Take every line from the listing below that includes "dash" and copy it.

◆ Given material
————————
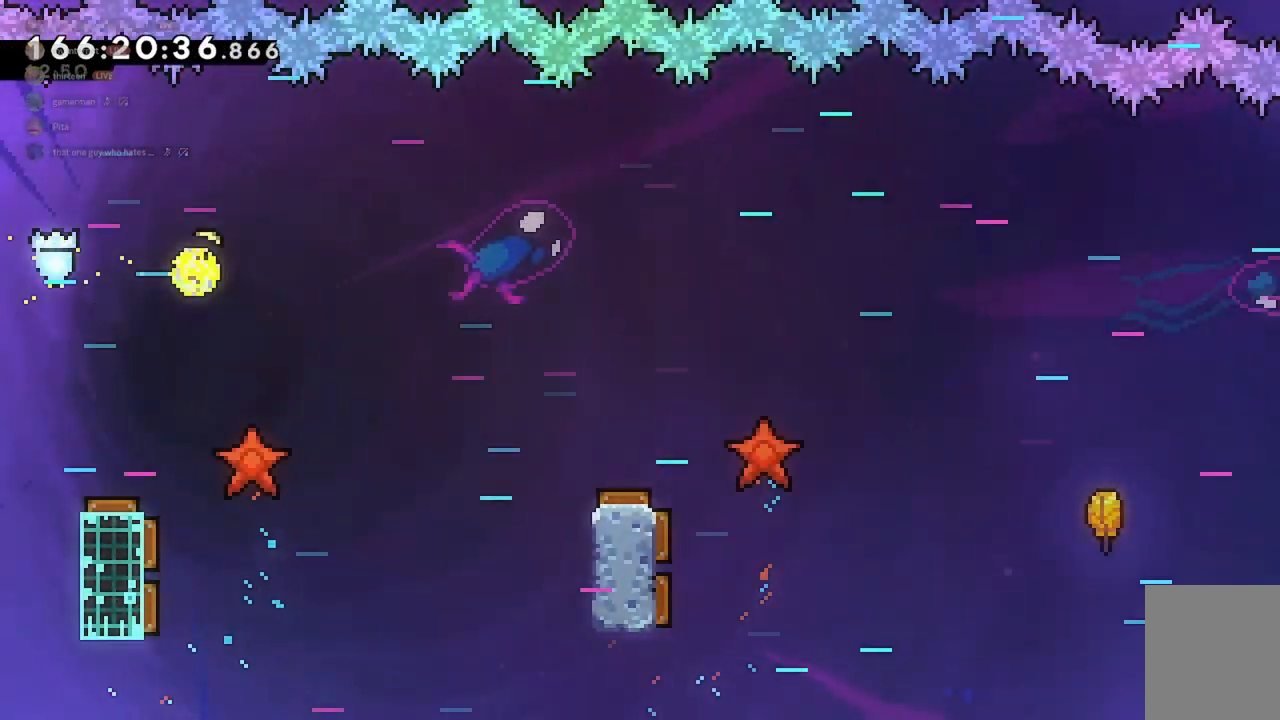
{"keys": [], "events": [[467, "d", "up"]]}
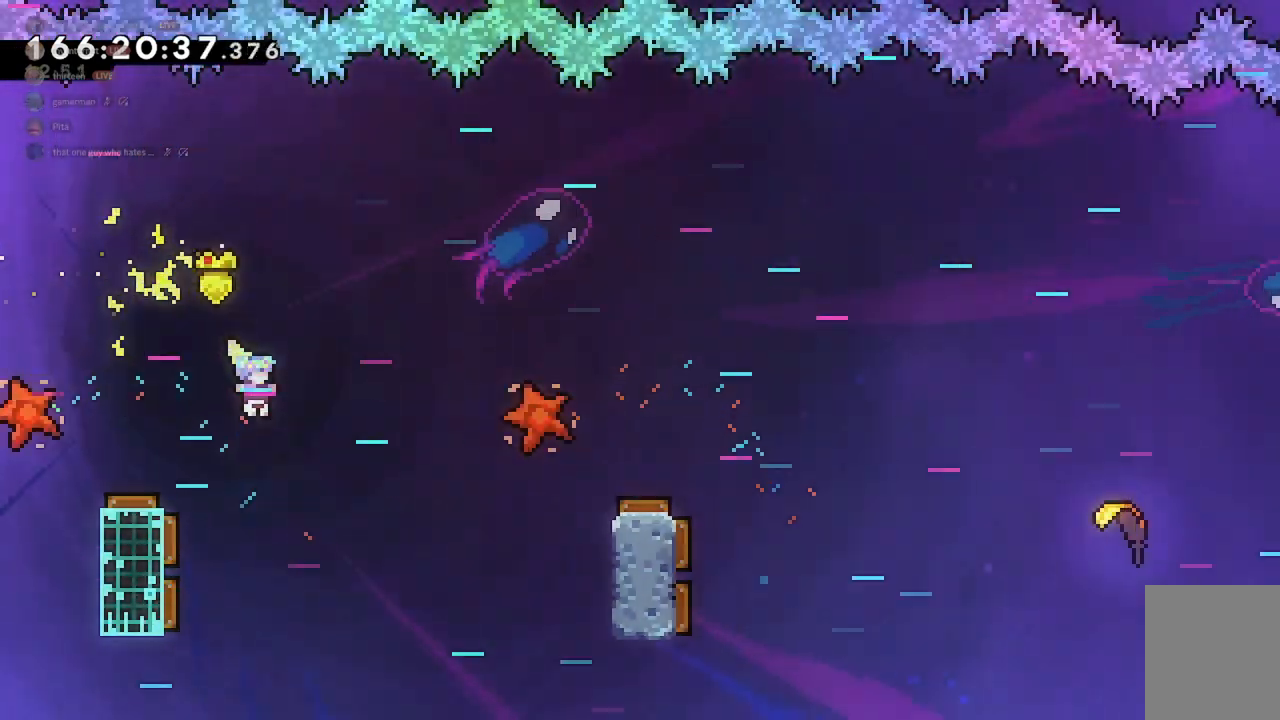
{"keys": ["d"], "events": [[67, "a", "down"], [233, "d", "down"], [267, "a", "up"]]}
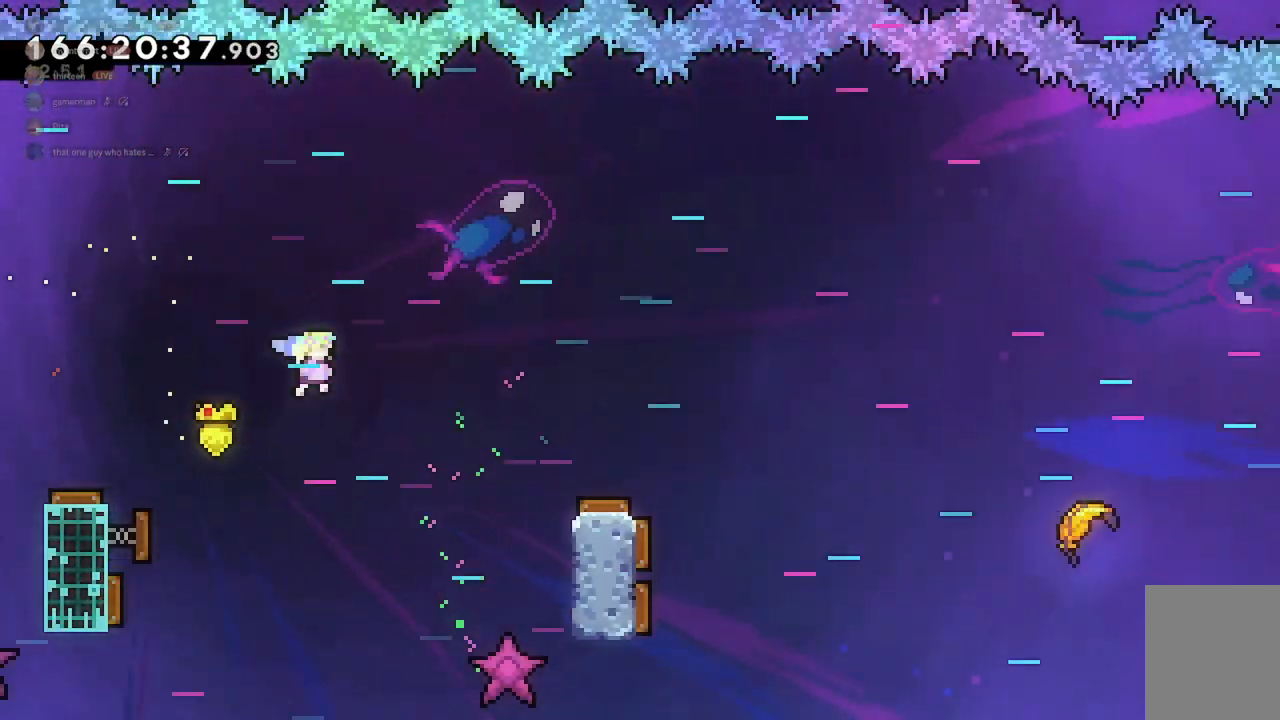
{"keys": ["d", "dash"], "events": [[400, "dash", "down"]]}
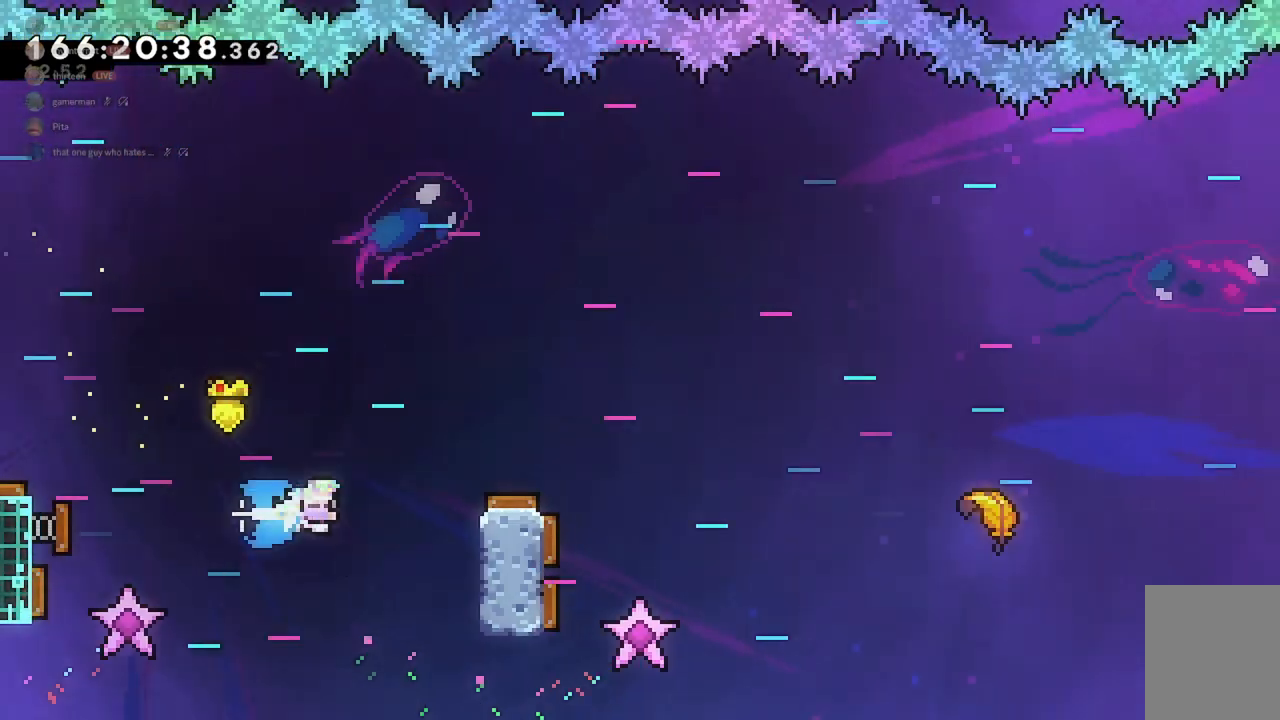
{"keys": ["grab"], "events": [[33, "grab", "down"], [67, "dash", "up"], [367, "d", "up"]]}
————————
◆ Solution
{"keys": ["d", "dash"], "events": [[400, "dash", "down"]]}
{"keys": ["grab"], "events": [[33, "grab", "down"], [67, "dash", "up"], [367, "d", "up"]]}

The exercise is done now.